# Naughtiest Vegetables on Earth



## mudpuppy (Dec 28, 2011)

Perhaps NSFW, but they are just vegetables after all:

/&gt;http://www.organicauthority.com/foodie-buzz/most-suggestive-vegetables-on-earth.html


----------



## Dleg (Dec 28, 2011)

Why are they all male?? I could swear I've seen some that were female-oriented as well.

:f_115m_e45d7af:


----------



## mudpuppy (Dec 29, 2011)

I know, I was a bit disappointed too. I think one was female. . . or perhaps it was a goatse.


----------



## DVINNY (Dec 29, 2011)

How is that one male?


----------



## Mike in Gastonia (Dec 29, 2011)

Dleg said:


> Why are they all male?? I could swear I've seen some that were female-oriented as well.
> 
> :f_115m_e45d7af:


Why don't you go google image search "naughty female vegetables" and report back what you find out? :laugh: Oh yeah, and make sure "safe search" is off........


----------



## snickerd3 (Dec 30, 2011)

DVINNY said:


> How is that one male?


thats the bottom of the ball sac?


----------



## DVINNY (Dec 30, 2011)

hehehehehehehehe......she said 'ball sac'


----------



## RIP - VTEnviro (Dec 30, 2011)

That looks more like a capacious sausage wallet than the old bean bag to me.


----------



## BEAVIS (Dec 30, 2011)

DVINNY said:


> hehehehehehehehe......she said 'ball sac'


HEY, that's my line..... hehehehehehehe...


----------



## BUTTHEAD (Dec 30, 2011)

BEAVIS said:


> HEY, that's my line..... hehehehehehehe...

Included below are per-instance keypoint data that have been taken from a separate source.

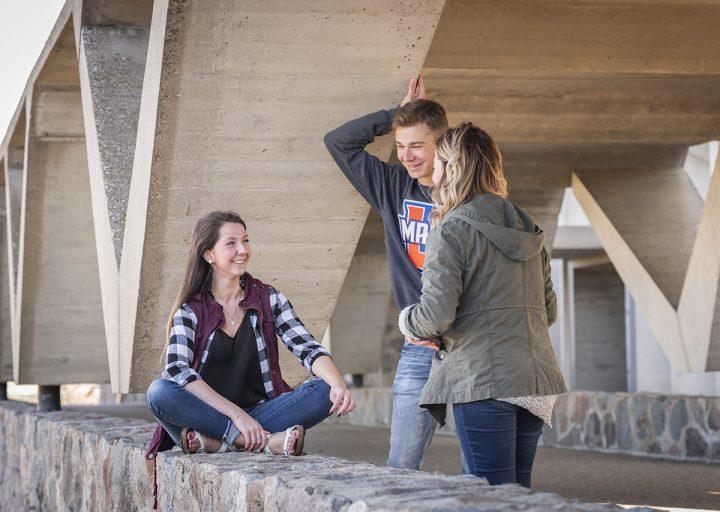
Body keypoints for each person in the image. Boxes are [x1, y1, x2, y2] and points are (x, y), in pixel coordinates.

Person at [398, 122, 567, 487]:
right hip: (535, 379)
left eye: (438, 162)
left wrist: (407, 322)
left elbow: (435, 316)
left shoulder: (451, 229)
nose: (432, 170)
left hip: (484, 378)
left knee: (487, 495)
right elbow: (548, 311)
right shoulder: (527, 225)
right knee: (516, 494)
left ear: (451, 167)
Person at [145, 211, 355, 461]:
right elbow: (177, 370)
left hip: (263, 412)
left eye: (245, 240)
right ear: (209, 254)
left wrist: (338, 383)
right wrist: (236, 416)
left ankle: (218, 443)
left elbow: (307, 348)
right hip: (207, 414)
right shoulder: (190, 310)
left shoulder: (269, 298)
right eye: (231, 243)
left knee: (324, 389)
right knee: (159, 392)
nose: (242, 249)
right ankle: (260, 441)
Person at [324, 77, 450, 470]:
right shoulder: (393, 187)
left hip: (471, 346)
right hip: (419, 346)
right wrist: (391, 117)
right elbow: (338, 142)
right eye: (400, 147)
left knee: (483, 467)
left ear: (441, 146)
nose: (407, 156)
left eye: (417, 145)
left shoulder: (466, 193)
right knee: (400, 464)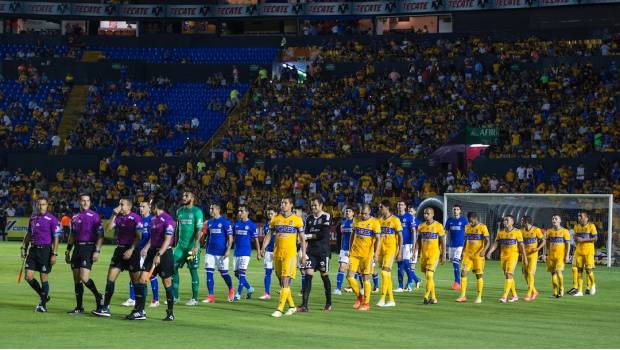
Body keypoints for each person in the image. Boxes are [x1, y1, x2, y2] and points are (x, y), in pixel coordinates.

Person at [93, 198, 143, 317]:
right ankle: (106, 308)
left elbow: (139, 236)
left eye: (122, 204)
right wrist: (113, 214)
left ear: (129, 206)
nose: (119, 206)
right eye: (119, 204)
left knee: (136, 281)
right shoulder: (119, 217)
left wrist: (131, 250)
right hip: (119, 250)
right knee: (110, 278)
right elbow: (108, 229)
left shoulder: (136, 218)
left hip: (132, 251)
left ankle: (139, 310)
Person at [129, 198, 176, 321]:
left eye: (151, 206)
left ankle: (170, 313)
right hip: (152, 252)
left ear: (155, 206)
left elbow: (167, 240)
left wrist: (159, 255)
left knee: (167, 284)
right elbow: (152, 237)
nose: (149, 208)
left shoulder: (168, 220)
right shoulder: (153, 220)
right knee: (142, 279)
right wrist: (147, 247)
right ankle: (140, 310)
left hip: (164, 254)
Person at [260, 197, 306, 317]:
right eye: (282, 203)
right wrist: (263, 248)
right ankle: (291, 306)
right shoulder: (276, 219)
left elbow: (302, 238)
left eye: (285, 203)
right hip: (277, 253)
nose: (283, 204)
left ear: (291, 205)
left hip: (290, 254)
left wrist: (304, 254)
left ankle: (279, 309)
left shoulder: (297, 220)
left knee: (285, 280)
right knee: (282, 282)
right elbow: (269, 235)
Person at [65, 193, 104, 315]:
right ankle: (79, 307)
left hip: (88, 248)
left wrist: (97, 250)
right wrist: (68, 250)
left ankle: (99, 296)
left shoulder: (95, 216)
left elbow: (100, 235)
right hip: (77, 249)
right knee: (77, 280)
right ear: (79, 202)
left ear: (90, 202)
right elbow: (72, 235)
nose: (86, 202)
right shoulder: (75, 217)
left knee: (84, 278)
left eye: (88, 200)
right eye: (83, 200)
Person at [22, 198, 61, 312]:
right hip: (33, 250)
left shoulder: (52, 219)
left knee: (43, 277)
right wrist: (24, 247)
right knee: (28, 277)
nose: (41, 206)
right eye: (39, 204)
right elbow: (29, 233)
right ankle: (44, 296)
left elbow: (56, 238)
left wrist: (54, 253)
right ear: (36, 205)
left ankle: (43, 304)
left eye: (43, 204)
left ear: (47, 205)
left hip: (45, 251)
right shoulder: (33, 218)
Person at [298, 197, 332, 312]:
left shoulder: (326, 216)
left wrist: (310, 236)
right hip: (311, 252)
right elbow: (305, 236)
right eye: (312, 205)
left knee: (324, 276)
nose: (313, 207)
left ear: (321, 205)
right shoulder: (309, 218)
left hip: (323, 252)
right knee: (308, 275)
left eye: (315, 205)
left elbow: (323, 234)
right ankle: (304, 305)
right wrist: (303, 253)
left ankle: (328, 303)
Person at [123, 200, 159, 308]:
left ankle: (155, 300)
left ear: (149, 208)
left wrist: (147, 248)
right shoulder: (139, 219)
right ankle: (133, 298)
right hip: (138, 250)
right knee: (134, 273)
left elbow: (153, 236)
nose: (141, 208)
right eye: (140, 206)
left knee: (149, 275)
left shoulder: (152, 220)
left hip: (147, 252)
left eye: (143, 206)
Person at [346, 204, 381, 311]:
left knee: (366, 278)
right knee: (350, 276)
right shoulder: (356, 219)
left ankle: (366, 303)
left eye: (365, 213)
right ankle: (359, 297)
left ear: (370, 212)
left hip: (367, 255)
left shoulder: (375, 222)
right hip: (355, 254)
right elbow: (353, 234)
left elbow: (378, 239)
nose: (363, 215)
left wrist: (376, 253)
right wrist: (350, 248)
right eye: (362, 213)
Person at [172, 191, 204, 306]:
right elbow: (177, 229)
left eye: (187, 196)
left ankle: (194, 299)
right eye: (183, 195)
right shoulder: (179, 211)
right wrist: (174, 245)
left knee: (193, 270)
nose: (184, 197)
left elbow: (199, 230)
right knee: (173, 267)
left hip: (191, 248)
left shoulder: (197, 212)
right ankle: (175, 297)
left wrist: (196, 246)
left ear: (192, 198)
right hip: (180, 248)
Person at [487, 215, 528, 303]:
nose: (504, 222)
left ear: (512, 222)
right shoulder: (500, 232)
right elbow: (496, 243)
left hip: (513, 256)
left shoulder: (517, 232)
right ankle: (515, 295)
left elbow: (521, 246)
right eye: (504, 220)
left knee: (509, 274)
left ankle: (504, 296)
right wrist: (490, 251)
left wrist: (524, 257)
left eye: (507, 220)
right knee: (507, 275)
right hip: (503, 256)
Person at [201, 203, 234, 303]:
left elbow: (230, 238)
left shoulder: (225, 222)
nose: (210, 210)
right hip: (210, 252)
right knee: (209, 273)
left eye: (212, 209)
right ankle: (211, 295)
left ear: (218, 210)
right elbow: (207, 236)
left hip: (221, 253)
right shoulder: (209, 222)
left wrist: (228, 250)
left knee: (224, 273)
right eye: (210, 208)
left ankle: (231, 289)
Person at [456, 212, 489, 304]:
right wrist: (463, 251)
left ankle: (479, 297)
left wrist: (484, 251)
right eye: (470, 221)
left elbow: (487, 241)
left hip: (478, 255)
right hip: (468, 255)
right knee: (463, 273)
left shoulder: (482, 227)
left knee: (478, 275)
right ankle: (462, 296)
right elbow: (466, 240)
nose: (471, 223)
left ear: (475, 218)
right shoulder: (467, 227)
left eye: (472, 221)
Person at [416, 207, 446, 305]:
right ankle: (433, 298)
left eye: (428, 213)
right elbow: (419, 240)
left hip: (434, 254)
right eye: (425, 213)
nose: (426, 215)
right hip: (424, 254)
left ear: (432, 214)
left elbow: (443, 241)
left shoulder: (438, 226)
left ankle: (426, 296)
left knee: (429, 275)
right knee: (429, 278)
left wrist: (443, 254)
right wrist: (416, 252)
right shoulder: (421, 226)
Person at [376, 200, 402, 307]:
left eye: (380, 207)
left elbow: (400, 237)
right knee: (387, 275)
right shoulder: (379, 220)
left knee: (384, 273)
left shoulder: (395, 220)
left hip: (391, 249)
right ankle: (391, 300)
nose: (379, 209)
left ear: (386, 207)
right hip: (381, 250)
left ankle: (382, 298)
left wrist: (399, 252)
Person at [232, 205, 259, 300]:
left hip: (245, 252)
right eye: (239, 211)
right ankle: (249, 288)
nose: (239, 213)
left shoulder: (251, 225)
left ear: (247, 212)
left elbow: (256, 239)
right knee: (236, 273)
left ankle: (238, 294)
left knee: (242, 273)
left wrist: (259, 252)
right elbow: (233, 237)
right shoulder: (237, 223)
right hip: (236, 252)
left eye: (242, 211)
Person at [568, 212, 598, 297]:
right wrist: (576, 238)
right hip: (579, 251)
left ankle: (593, 284)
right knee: (579, 271)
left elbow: (595, 238)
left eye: (581, 216)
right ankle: (580, 291)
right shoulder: (576, 226)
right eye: (579, 217)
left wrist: (583, 240)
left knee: (588, 270)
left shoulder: (591, 226)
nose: (579, 218)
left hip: (588, 251)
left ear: (586, 218)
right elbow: (575, 237)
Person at [394, 201, 419, 292]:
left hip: (408, 244)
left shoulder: (409, 217)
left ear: (405, 206)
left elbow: (414, 231)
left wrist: (414, 244)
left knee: (404, 263)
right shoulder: (395, 217)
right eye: (398, 204)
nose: (399, 206)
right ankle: (412, 281)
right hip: (398, 244)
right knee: (401, 265)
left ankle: (406, 284)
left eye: (401, 205)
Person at [545, 215, 570, 298]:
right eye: (553, 219)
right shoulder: (549, 231)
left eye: (556, 219)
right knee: (553, 274)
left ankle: (561, 288)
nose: (554, 220)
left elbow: (568, 245)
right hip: (551, 256)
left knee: (559, 272)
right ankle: (555, 292)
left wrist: (567, 256)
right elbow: (547, 243)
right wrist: (546, 254)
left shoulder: (565, 231)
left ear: (560, 221)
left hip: (560, 256)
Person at [520, 216, 545, 301]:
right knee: (526, 274)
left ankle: (529, 293)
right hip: (525, 255)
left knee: (530, 273)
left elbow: (543, 241)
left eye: (522, 220)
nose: (521, 222)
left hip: (533, 255)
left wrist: (537, 249)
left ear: (526, 221)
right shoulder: (521, 231)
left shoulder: (536, 230)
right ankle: (534, 291)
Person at [444, 204, 468, 290]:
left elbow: (467, 232)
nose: (455, 211)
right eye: (454, 209)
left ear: (460, 211)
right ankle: (458, 280)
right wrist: (444, 243)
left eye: (457, 209)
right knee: (454, 263)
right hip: (451, 245)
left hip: (460, 245)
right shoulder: (449, 220)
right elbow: (445, 232)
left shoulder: (464, 220)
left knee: (455, 262)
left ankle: (457, 282)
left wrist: (466, 244)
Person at [333, 206, 354, 295]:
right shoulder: (343, 223)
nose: (347, 212)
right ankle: (338, 289)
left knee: (353, 270)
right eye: (346, 211)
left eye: (349, 211)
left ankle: (353, 287)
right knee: (341, 267)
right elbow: (342, 237)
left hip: (353, 250)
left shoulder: (355, 223)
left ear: (353, 213)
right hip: (344, 249)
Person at [258, 208, 277, 300]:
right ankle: (267, 293)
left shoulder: (279, 224)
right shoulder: (266, 226)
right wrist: (263, 249)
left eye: (271, 213)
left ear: (276, 214)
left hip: (278, 251)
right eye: (268, 213)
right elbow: (266, 238)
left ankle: (284, 290)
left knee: (280, 273)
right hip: (269, 252)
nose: (270, 215)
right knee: (267, 272)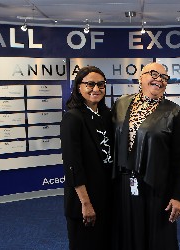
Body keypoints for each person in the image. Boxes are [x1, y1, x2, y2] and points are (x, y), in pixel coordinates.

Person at [112, 62, 180, 250]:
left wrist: (179, 196)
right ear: (141, 78)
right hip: (124, 184)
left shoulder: (174, 112)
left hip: (158, 186)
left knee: (158, 238)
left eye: (164, 77)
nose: (159, 79)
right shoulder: (121, 104)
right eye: (153, 74)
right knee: (127, 234)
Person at [60, 66, 113, 250]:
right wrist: (86, 203)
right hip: (84, 199)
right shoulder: (72, 118)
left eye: (101, 84)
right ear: (78, 87)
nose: (96, 89)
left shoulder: (106, 115)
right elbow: (73, 165)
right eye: (90, 84)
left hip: (106, 196)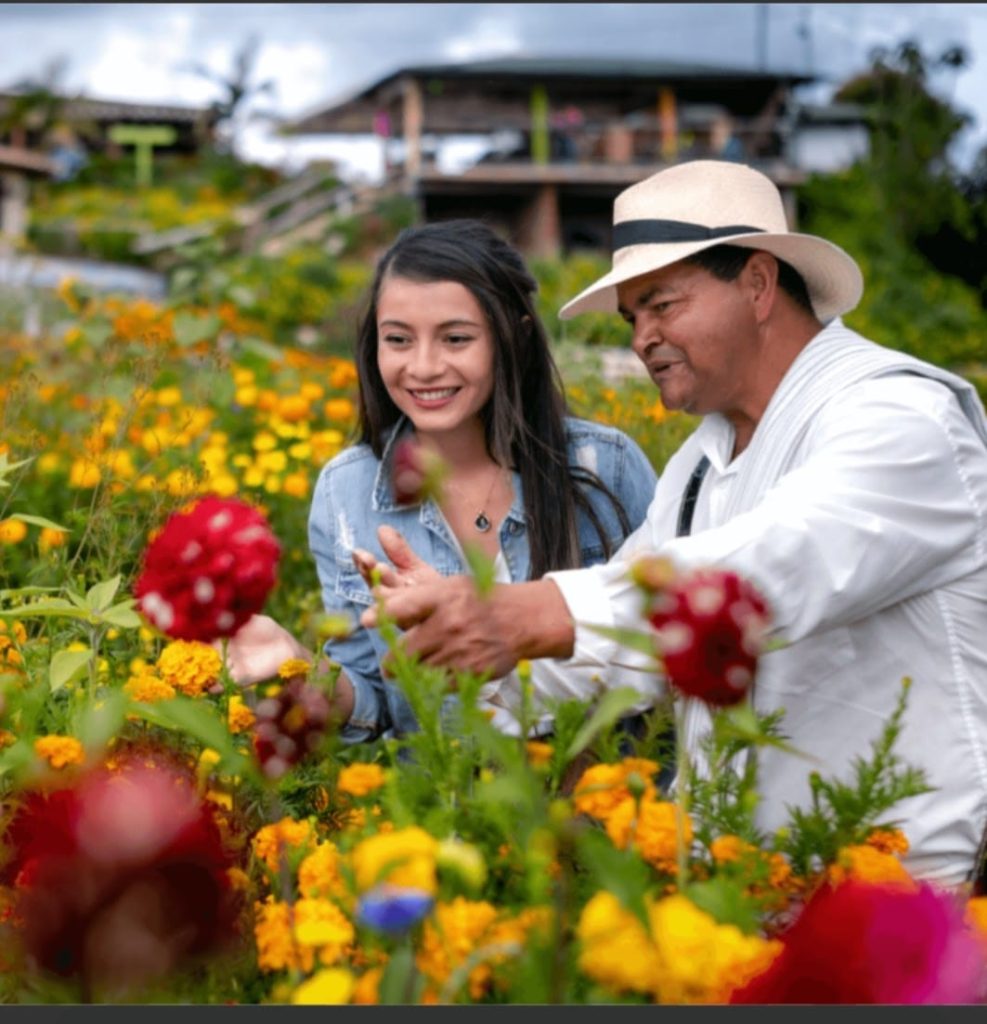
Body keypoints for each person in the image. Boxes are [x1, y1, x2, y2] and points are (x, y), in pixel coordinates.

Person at [364, 160, 987, 888]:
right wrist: (460, 646)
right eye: (632, 317)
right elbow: (617, 635)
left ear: (757, 284)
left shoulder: (900, 419)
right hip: (745, 901)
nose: (641, 338)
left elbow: (769, 568)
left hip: (905, 907)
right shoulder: (702, 459)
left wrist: (529, 612)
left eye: (661, 304)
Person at [221, 218, 659, 741]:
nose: (423, 367)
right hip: (438, 810)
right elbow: (375, 701)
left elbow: (662, 647)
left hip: (597, 808)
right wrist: (297, 665)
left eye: (455, 338)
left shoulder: (601, 467)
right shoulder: (349, 489)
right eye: (398, 340)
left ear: (513, 337)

uh...... shut up dumbass....


----------



## BEAVIS (Dec 30, 2011)

uh.... for some reason I want to get an apple... hehehehehehehe


----------



## BUTTHEAD (Dec 30, 2011)

yeah beavis. you want to "GET" an apple. uh... huh huh huh


----------



## BEAVIS (Dec 30, 2011)

yeah yeah yeah. don't act like you don't want to take a bite out of that apple


----------



## BUTTHEAD (Dec 30, 2011)

AN APPLE A DAY. KEEPS BEAVIS AWAY....... AWAY IN THE BATHROOM... uh.. huh huh huh


----------